> Extracted data entries
↓↓↓
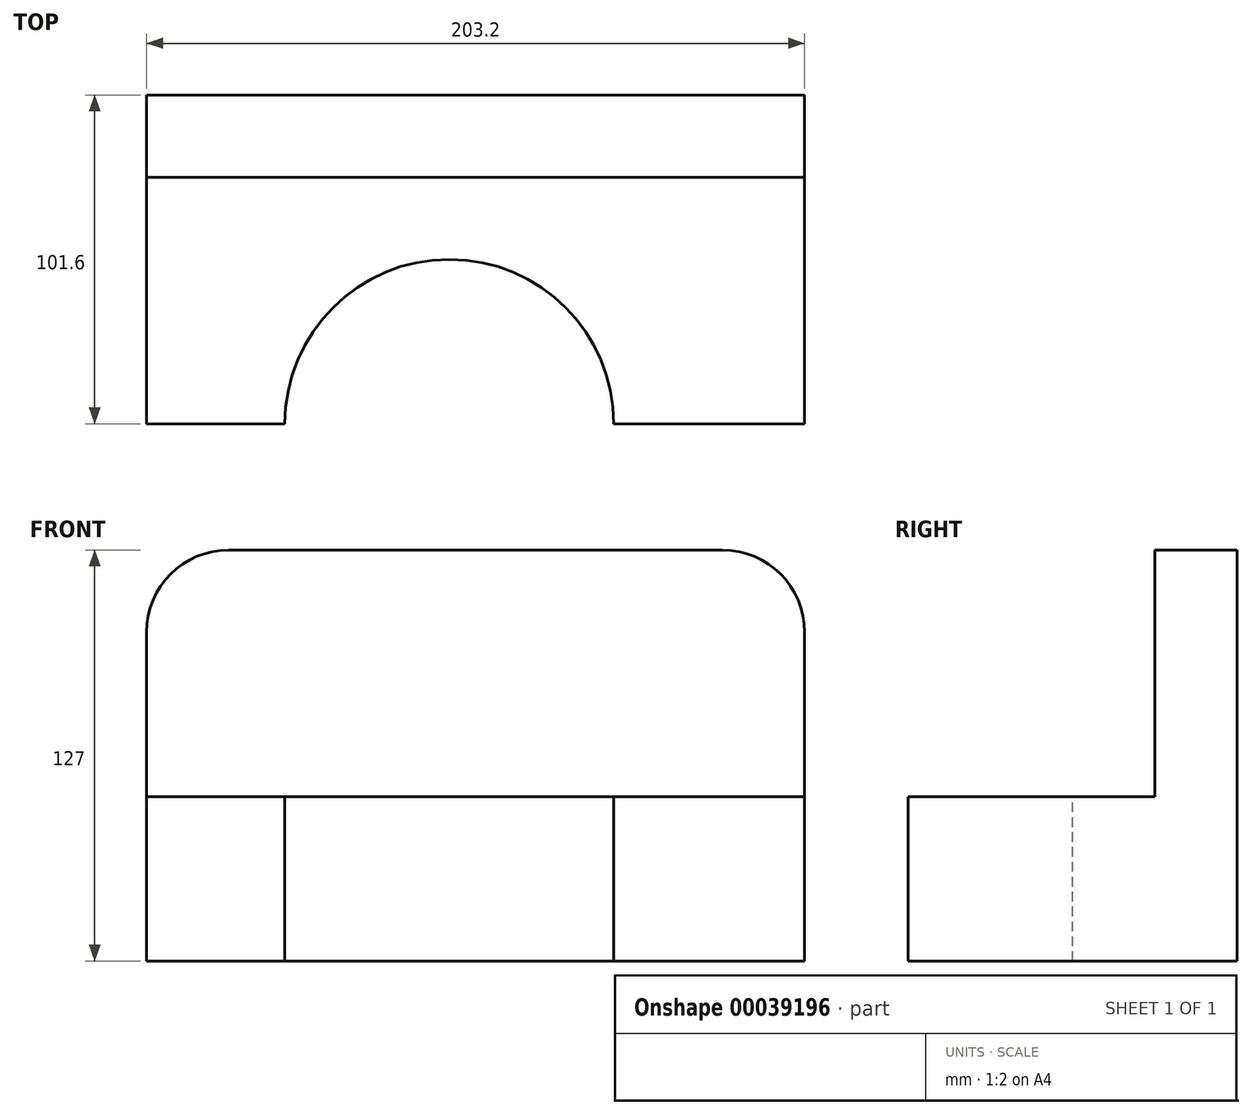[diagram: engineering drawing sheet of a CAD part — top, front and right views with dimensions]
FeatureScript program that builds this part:
annotation { "Feature Type Name" : "Feature", "Feature Type Description" : "" }
export const myFeature = defineFeature(function(context is Context, id is Id, definition is map)
    precondition{}
    {
        {
            var Q0;
            Q0=qCreatedBy(makeId("Top.planeOp"),FACE);
            var sketch = newSketch(context, id + "F8", { "sketchPlane" : qUnion([Q0])});
            skLineSegment(sketch, "E0.bottom", {"start": v(-45.93, 38.77) * mm, "end": v(157.27, 38.77) * mm});
            skLineSegment(sketch, "E0.top", {"start": v(-45.93, -62.83) * mm, "end": v(157.27, -62.83) * mm});
            skLineSegment(sketch, "E0.left", {"start": v(-45.93, 38.77) * mm, "end": v(-45.93, -62.83) * mm});
            skLineSegment(sketch, "E0.right", {"start": v(157.27, 38.77) * mm, "end": v(157.27, -62.83) * mm});
            skSolve(sketch);
        }
        {
            var Q0;
            Q0=qSketchRegion(id+"F8",true);
            var Q1;
            Q1=makeQuery(id+"F8.imprint","IMPRINT",FACE,{"disambiguationData":[TD([[makeQuery(id+"F8.imprint","IMPRINT",EDGE,{"derivedFrom":sQuery(id+"F8.wireOp",EDGE,"E0.bottom")}),-1.0]])]});
            extrude(context, id + "F0", {"entities" : qUnion([Q0, Q1]), "depth" : 25.4 * mm});
        }
        {
            var Q0;
            Q0=makeQuery(id+"F0.opExtrude","CAP_FACE",FACE,{"disambiguationData":[OSD([sQuery(id+"F8.wireOp",EDGE,"E0.bottom"),sQuery(id+"F8.wireOp",EDGE,"E0.top"),sQuery(id+"F8.wireOp",EDGE,"E0.left"),sQuery(id+"F8.wireOp",EDGE,"E0.right")])],"isStart":false});
            var sketch = newSketch(context, id + "F1", { "sketchPlane" : qUnion([Q0])});
            skLineSegment(sketch, "E1.bottom", {"start": v(-45.93, 38.77) * mm, "end": v(157.27, 38.77) * mm});
            skLineSegment(sketch, "E1.top", {"start": v(-45.93, 13.37) * mm, "end": v(157.27, 13.37) * mm});
            skLineSegment(sketch, "E1.left", {"start": v(-45.93, 38.77) * mm, "end": v(-45.93, 13.37) * mm});
            skLineSegment(sketch, "E1.right", {"start": v(157.27, 38.77) * mm, "end": v(157.27, 13.37) * mm});
            skSolve(sketch);
        }
        {
            var Q0;
            Q0=qSketchRegion(id+"F1",true);
            var Q1;
            Q1=makeQuery(id+"F1.imprint","IMPRINT",FACE,{"disambiguationData":[TD([[makeQuery(id+"F1.imprint","IMPRINT",EDGE,{"derivedFrom":sQuery(id+"F1.wireOp",EDGE,"E1.bottom")}),-1.0]])]});
            extrude(context, id + "F2", {"entities" : qUnion([Q0, Q1]), "operationType" : NewBodyOperationType.ADD, "depth" : 101.6 * mm});
        }
        {
            var Q0;
            Q0=makeQuery(id+"F2.opExtrude","SWEPT_FACE",FACE,{"disambiguationData":[OSD([sQuery(id+"F1.wireOp",EDGE,"E1.top")])]});
            var sketch = newSketch(context, id + "F3", { "sketchPlane" : qUnion([Q0])});
            skLineSegment(sketch, "E2", {"start": v(157.27, 127) * mm, "end": v(131.87, 127) * mm});
            skLineSegment(sketch, "E3", {"start": v(131.87, 127) * mm, "end": v(131.87, 101.6) * mm});
            skCircle(sketch, "E4", {"center": v(131.87, 101.6) * mm, "radius": 25.4 * mm});
            skSolve(sketch);
        }
        {
            var Q0;
            {var subQ4=sQuery(id+"F3.wireOp",EDGE,"E2");Q0=makeQuery(id+"F3.imprint","IMPRINT",FACE,{"disambiguationData":[TD([[makeQuery(id+"F3.imprint","IMPRINT",EDGE,{"derivedFrom":subQ4}),-1.0]])]});}
            extrude(context, id + "F9", {"entities" : qUnion([Q0]), "operationType" : NewBodyOperationType.REMOVE, "oppositeDirection" : true, "depth" : 25.4 * mm});
        }
        {
            var Q0;
            Q0=makeQuery(id+"F2.opExtrude","CAP_EDGE",EDGE,{"disambiguationData":[OSD([sQuery(id+"F1.wireOp",EDGE,"E1.left")])],"isStart":false});
            fillet(context, id + "F4", {"entities" : qUnion([Q0]), "radius" : 25.4 * mm, "tangentPropagation" : true, "allowEdgeOverflow" : false});
        }
        {
            var Q0;
            Q0=makeQuery(id+"F0.opExtrude","CAP_FACE",FACE,{"disambiguationData":[OSD([sQuery(id+"F8.wireOp",EDGE,"E0.bottom"),sQuery(id+"F8.wireOp",EDGE,"E0.top"),sQuery(id+"F8.wireOp",EDGE,"E0.left"),sQuery(id+"F8.wireOp",EDGE,"E0.right")])],"isStart":false});
            var sketch = newSketch(context, id + "F5", { "sketchPlane" : qUnion([Q0])});
            skCircle(sketch, "E5", {"center": v(47.56, -62.83) * mm, "radius": 50.8 * mm});
            skSolve(sketch);
        }
        {
            var Q0;
            Q0=qSketchRegion(id+"F5",true);
            extrude(context, id + "F6", {"entities" : qUnion([Q0]), "operationType" : NewBodyOperationType.REMOVE, "oppositeDirection" : true, "depth" : 25.4 * mm});
        }
        {
            var Q0;
            Q0=makeQuery(id+"F0.opExtrude","CAP_FACE",FACE,{"disambiguationData":[OSD([sQuery(id+"F8.wireOp",EDGE,"E0.bottom"),sQuery(id+"F8.wireOp",EDGE,"E0.top"),sQuery(id+"F8.wireOp",EDGE,"E0.left"),sQuery(id+"F8.wireOp",EDGE,"E0.right")])],"isStart":false});
            extrude(context, id + "F7", {"entities" : qUnion([Q0]), "operationType" : NewBodyOperationType.ADD, "depth" : 25.4 * mm});
        }
    });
↑↑↑
> Task goal
Tally the lines in the material that contain the string "qSketchRegion", treating case as significant. Reply with the number alone.

> Expected answer
3